# Renting Small Motor Boats at Willoughby Spit



## khandof (May 16, 2006)

Myself and a couple of buddies would rent a small motor boat from a place at Willoughby Spit and fish over the tunnels. I recently drove over the bridge leading to the tunnels and glanced over at the Spit and there was nothing there but a pile of rubble.
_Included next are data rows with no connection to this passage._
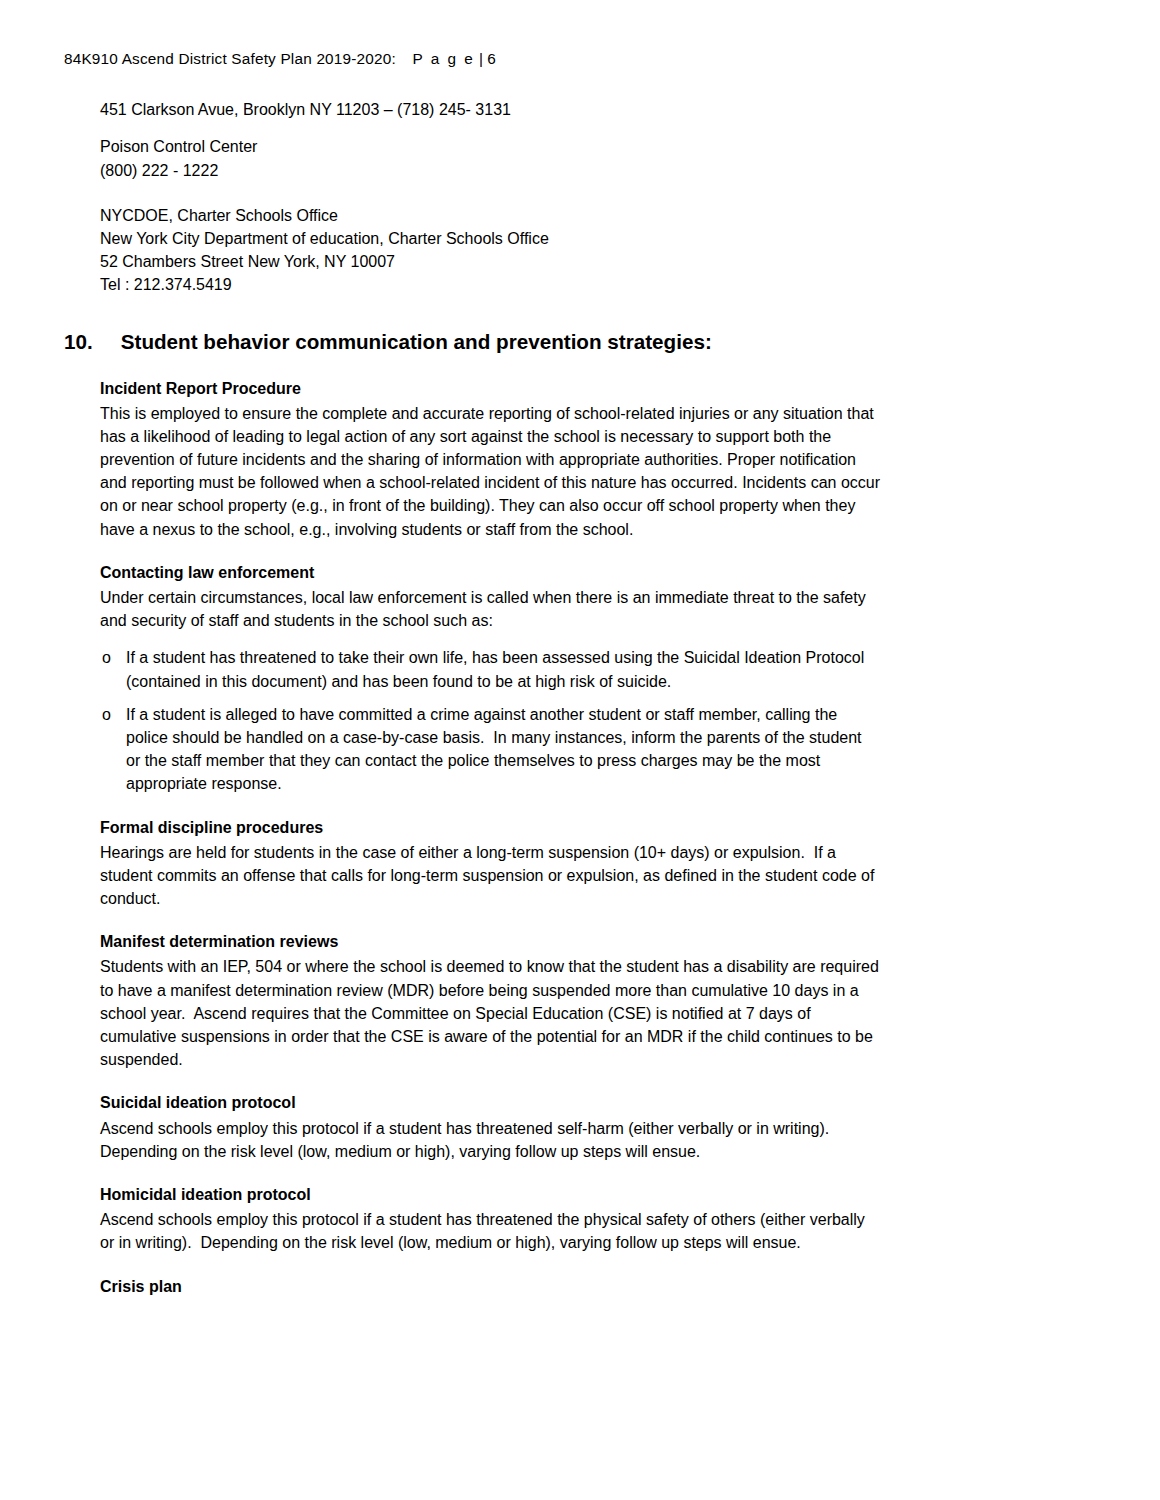84K910 Ascend District Safety Plan 2019-2020: P a g e | 6
451 Clarkson Avue, Brooklyn NY 11203 – (718) 245- 3131
Poison Control Center
(800) 222 - 1222
NYCDOE, Charter Schools Office
New York City Department of education, Charter Schools Office
52 Chambers Street New York, NY 10007
Tel : 212.374.5419
10. Student behavior communication and prevention strategies:
Incident Report Procedure
This is employed to ensure the complete and accurate reporting of school-related injuries or any situation that has a likelihood of leading to legal action of any sort against the school is necessary to support both the prevention of future incidents and the sharing of information with appropriate authorities. Proper notification and reporting must be followed when a school-related incident of this nature has occurred. Incidents can occur on or near school property (e.g., in front of the building). They can also occur off school property when they have a nexus to the school, e.g., involving students or staff from the school.
Contacting law enforcement
Under certain circumstances, local law enforcement is called when there is an immediate threat to the safety and security of staff and students in the school such as:
If a student has threatened to take their own life, has been assessed using the Suicidal Ideation Protocol (contained in this document) and has been found to be at high risk of suicide.
If a student is alleged to have committed a crime against another student or staff member, calling the police should be handled on a case-by-case basis. In many instances, inform the parents of the student or the staff member that they can contact the police themselves to press charges may be the most appropriate response.
Formal discipline procedures
Hearings are held for students in the case of either a long-term suspension (10+ days) or expulsion. If a student commits an offense that calls for long-term suspension or expulsion, as defined in the student code of conduct.
Manifest determination reviews
Students with an IEP, 504 or where the school is deemed to know that the student has a disability are required to have a manifest determination review (MDR) before being suspended more than cumulative 10 days in a school year. Ascend requires that the Committee on Special Education (CSE) is notified at 7 days of cumulative suspensions in order that the CSE is aware of the potential for an MDR if the child continues to be suspended.
Suicidal ideation protocol
Ascend schools employ this protocol if a student has threatened self-harm (either verbally or in writing). Depending on the risk level (low, medium or high), varying follow up steps will ensue.
Homicidal ideation protocol
Ascend schools employ this protocol if a student has threatened the physical safety of others (either verbally or in writing). Depending on the risk level (low, medium or high), varying follow up steps will ensue.
Crisis plan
I heard a developer bought the area and is going to build condos on that spots. 

Is there another place I can rent a small motor boat from for a reasonable price in the area?


----------



## rattler (Jul 3, 2004)

not that i know of...sorry, i'd like to rent one myself...


----------



## RACN35 (Oct 17, 2004)

nope- are you military by chance ? MWR has brand new bay boats -


----------



## BIGMAX (Apr 4, 2006)

This is the crappiest area to try and rent a boat in. Go to the keys and small boat rental is everywhere. Rentals are available at Wachapreague, but does not seem to interest any businessmen in our area. Could be a good business for somebody. Probably the insurance that kills the idea. 

BIGMAX


----------



## KICKNBASS (Jan 18, 2006)

*Lynnhaven Seafood*

Rents Carolina Skiff 17's WIth honda 4 strokes. They also rent rods. I don't know how much it cost but I know its only for 4 hours per rental. I also heard that someone is getting ready to start renting boats out of little creek.


----------